Health insurance like Medicaid is directly linked to health outcomes. For example, people with Medicaid coverage are less likely to die, including from diseases like diabetes and cancer, than uninsured individuals, according to research.
Shrinking Medicaid will also stress providers, many of which already struggle with what they say are unsustainably low rates in the program.
That could force clinics and hospitals, especially those in rural or low-income areas that serve a greater portion of Medicaid patients, to scale back services or potentially close altogether, according to provider groups.
That’s especially as states don’t have room in their budgets to make up for the lack of federal funds.
“We have less workers and it’ll be quadrupling their workload, with no additional financial assistance. It is setting us up for an actual train wreck,” said Erin Gabriel, the government affairs representative of the advocacy group Pennsylvania Health Access Network, during a call with reporters on Tuesday.
Hospital groups decried the bill’s passage and urged lawmakers to reverse course on shrinking Medicaid.
The bill “will hand tie states’ abilities to fund their Medicaid programs, cause millions of Americans to lose coverage, and be a death knell to critical hospital services and entire communities’ access to care,” said Chip Kahn, the president and CEO of the Federation of American Hospitals, in a statement. “There is still time to take heed and turn this ship.”
“The sheer magnitude of the level of reductions to the Medicaid program alone will impact all patients, not just Medicaid beneficiaries, in every community across the nation,” said Rick Pollack, the president and CEO of the American Hospital Association.

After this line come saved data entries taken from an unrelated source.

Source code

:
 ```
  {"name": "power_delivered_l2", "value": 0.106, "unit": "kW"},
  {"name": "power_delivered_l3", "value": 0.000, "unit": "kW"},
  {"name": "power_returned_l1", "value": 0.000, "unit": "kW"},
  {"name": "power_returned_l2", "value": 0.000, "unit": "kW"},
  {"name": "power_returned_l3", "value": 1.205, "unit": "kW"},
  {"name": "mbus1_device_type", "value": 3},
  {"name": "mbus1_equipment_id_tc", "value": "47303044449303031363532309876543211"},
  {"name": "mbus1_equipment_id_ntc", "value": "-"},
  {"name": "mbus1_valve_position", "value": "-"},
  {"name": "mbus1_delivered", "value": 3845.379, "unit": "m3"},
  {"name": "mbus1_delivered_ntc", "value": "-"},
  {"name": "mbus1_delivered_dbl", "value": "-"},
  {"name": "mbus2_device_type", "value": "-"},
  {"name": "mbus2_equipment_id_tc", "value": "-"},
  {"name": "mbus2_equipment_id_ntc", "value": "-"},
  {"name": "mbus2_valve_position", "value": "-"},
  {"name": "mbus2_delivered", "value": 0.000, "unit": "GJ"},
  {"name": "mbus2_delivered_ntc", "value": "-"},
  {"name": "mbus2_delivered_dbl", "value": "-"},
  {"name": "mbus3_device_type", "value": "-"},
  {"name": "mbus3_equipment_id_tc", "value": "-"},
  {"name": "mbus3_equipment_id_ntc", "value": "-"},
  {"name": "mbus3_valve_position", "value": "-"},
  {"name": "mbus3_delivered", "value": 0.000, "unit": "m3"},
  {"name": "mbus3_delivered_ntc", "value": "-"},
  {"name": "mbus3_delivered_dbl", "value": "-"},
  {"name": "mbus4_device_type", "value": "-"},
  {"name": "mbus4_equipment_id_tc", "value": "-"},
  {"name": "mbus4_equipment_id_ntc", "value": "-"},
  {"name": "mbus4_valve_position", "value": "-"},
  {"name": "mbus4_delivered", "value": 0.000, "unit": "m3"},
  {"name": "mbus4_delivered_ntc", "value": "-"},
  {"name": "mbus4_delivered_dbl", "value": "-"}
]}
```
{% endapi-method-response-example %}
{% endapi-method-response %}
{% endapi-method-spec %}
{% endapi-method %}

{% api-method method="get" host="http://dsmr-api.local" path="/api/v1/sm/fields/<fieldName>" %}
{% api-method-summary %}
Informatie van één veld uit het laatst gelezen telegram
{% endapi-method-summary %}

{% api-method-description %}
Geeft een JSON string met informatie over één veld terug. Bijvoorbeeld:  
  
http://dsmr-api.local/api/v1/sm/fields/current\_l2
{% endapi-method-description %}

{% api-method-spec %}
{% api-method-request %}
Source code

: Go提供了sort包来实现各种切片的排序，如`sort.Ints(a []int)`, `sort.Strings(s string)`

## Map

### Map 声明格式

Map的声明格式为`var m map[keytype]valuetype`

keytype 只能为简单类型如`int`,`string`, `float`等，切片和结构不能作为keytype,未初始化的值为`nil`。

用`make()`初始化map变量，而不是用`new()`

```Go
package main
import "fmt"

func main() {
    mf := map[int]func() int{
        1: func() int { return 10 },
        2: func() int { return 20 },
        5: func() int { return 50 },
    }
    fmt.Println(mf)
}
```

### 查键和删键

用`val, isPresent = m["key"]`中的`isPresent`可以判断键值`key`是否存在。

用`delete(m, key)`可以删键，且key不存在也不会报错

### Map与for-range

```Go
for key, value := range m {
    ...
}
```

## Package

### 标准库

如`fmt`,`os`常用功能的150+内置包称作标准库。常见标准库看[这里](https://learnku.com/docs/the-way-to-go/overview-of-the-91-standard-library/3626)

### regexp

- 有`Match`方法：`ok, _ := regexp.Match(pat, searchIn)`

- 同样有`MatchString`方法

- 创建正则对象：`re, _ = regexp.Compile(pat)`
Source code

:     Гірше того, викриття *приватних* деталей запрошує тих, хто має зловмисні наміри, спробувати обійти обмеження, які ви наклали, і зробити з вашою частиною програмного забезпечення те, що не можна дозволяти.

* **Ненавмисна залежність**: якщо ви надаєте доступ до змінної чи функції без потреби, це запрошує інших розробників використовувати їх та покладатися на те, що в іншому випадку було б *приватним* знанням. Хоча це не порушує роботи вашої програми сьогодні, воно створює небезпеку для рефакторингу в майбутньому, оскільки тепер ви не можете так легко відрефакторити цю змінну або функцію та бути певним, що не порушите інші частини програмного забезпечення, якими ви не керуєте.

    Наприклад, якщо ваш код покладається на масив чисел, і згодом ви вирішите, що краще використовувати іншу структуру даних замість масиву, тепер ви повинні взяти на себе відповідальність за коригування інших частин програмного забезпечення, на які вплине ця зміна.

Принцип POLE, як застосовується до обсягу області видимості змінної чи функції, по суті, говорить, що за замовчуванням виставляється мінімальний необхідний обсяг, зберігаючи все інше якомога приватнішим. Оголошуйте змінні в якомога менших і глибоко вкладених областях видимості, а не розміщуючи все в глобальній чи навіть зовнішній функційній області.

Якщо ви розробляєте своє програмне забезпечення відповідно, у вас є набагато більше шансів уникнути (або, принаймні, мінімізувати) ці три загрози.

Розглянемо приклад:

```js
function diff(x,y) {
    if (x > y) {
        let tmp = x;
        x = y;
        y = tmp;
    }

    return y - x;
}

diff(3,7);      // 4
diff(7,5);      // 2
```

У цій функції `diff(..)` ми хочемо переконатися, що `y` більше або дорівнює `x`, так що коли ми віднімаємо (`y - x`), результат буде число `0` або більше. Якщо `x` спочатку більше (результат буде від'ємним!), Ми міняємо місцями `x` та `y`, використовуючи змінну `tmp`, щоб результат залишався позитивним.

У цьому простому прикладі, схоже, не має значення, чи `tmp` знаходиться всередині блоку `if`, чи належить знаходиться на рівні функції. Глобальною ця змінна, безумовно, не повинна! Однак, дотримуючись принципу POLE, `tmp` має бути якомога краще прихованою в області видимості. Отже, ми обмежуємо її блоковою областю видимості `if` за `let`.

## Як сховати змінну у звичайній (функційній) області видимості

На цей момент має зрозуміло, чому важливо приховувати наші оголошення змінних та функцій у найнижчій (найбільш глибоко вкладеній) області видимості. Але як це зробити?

Democrats also decried the breakneck speed at which Republicans advanced the more than 1,000-page bill. Republicans are moving the bill through a process called reconciliation, which allows one party to push partisan legislation through both chambers of Congress while avoiding a fillibuster in the Senate.
“House Republicans promised to lower costs. Instead, Donald Trump’s One Big Ugly Bill will mean millions of families will pay higher premiums, copays and deductibles. Hospitals will close, nursing homes will shut down and communities will suffer,” Minority Leader Hakeem Jeffries said in a statement following the bill’s passage. “The GOP Tax Scam is deeply unpopular, which is why Republicans made every effort to advance it during the dead of night.”
The legislation now heads to the Senate, where Republican senators are expected to try to edit some of its proposals. GOP leadership is hoping to get the bill to Trump’s desk by July 4.
However, the legislation faces similar challenges in the Senate as it did in the House, given some GOP senators want deeper spending cuts while others are concerned about slashing Medicaid, including through eliminating financing mechanisms that allow states to draw down higher levels of federal Medicaid funds.